Society | Tourism entrepreneurs in Gorkha stare at mountains of debt

When tourism-related activities boomed on the Manaslu trekking route, many people living in the area ventured into the hotel business while existing hotels expanded their capacity. 

But when the entire tourism sector witnessed an unprecedented slump due to the Covid-19 pandemic, entrepreneurs who invested in hotels by taking loans with interest rates as high as 36 percent per annum are now in distress as the hotels have been shut down for the most part of the year in the region. 

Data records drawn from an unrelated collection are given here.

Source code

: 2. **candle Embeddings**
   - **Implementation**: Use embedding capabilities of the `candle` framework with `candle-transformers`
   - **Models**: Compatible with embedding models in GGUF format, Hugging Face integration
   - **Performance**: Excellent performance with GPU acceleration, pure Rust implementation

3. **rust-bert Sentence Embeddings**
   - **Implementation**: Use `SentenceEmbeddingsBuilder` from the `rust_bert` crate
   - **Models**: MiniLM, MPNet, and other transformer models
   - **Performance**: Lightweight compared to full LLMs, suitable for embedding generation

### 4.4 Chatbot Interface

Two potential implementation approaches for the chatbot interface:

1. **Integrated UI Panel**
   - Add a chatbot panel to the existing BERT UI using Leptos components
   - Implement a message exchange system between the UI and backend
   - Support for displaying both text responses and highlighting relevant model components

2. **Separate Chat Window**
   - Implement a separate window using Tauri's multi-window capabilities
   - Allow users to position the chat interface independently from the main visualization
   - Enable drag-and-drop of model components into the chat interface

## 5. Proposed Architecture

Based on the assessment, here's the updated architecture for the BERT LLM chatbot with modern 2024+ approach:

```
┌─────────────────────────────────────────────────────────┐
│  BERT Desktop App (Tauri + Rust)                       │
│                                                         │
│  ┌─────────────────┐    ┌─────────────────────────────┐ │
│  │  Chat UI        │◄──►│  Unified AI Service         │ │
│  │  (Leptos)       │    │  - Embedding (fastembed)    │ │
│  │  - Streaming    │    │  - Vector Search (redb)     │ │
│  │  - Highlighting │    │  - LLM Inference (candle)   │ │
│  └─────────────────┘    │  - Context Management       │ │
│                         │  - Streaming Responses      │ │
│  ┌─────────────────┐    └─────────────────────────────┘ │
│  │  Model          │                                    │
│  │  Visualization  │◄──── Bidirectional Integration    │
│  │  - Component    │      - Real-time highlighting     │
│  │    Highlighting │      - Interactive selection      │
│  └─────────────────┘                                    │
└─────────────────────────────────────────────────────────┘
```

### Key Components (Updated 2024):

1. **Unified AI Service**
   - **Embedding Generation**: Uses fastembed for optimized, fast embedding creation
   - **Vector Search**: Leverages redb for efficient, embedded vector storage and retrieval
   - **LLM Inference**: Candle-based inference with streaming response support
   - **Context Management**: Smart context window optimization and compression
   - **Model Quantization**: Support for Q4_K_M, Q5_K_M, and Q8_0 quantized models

Ganesh Karki, a hotelier, complains that he is in a stage where he does not know if he should cry out of despair or laugh out of frustration. “After failing to provide the required services to tourists coming to my place, I decided to take a loan at whatever interest I had to pay to increase the capacity of the hotel,” Karki says. “But last year, there was a fall in tourist numbers due to dengue and this year, Covid has completely ruined business.” 

Karki informs that he took a 160,000 rupee loan with a 36 percent interest rate per annum from a local loan shark. “I have paid Rs 240,000 as interest alone and still, the principle has not been reduced by a single rupee,” Karki says, “My creditor does not stop demanding money even when he can see that my business has not been running at all.”

The creditor demands the interest amount every day and when Karki cannot pay on time, he doubles and then triples the interest, adding to the total due amount. Not only Karki, many other hoteliers in the Manaslu area have also fallen into the trap of compounding ‘meter interest.’ Ram Kumar Gurung, ward chairman of Chumanubri Rural Municipality-3, says that there are many complaints about non-payment of loans at 36 percent interest. 

“Initially, the tourists started coming here in droves and hoteliers ran out of places to keep them. So they took loans at exorbitant interest rates to increase their capacities,” Gurung explains, “Now that the business has been down for months, they have been unable to pay their dues and the creditors come to us with complaints.” The ward office has been mediating between the creditors and debtors by asking the debtors to pay at least the principle first and the accrued interest at a later date. 

Businesses in the area were forced to take personal loans at high-interest rates because the banks refused to invest in the tourism sector, says Karki.  “Had the banks invested in our business, as they do in the cities, we would have been in a better situation,” Karki says. Residents complain that the banks do not even operate properly in the area. Consumer committee members are forced to walk for seven days to get to Gorkha Bazaar, the district headquarters, at the end of the fiscal year because the banks in the rural municipality do not offer complete banking services.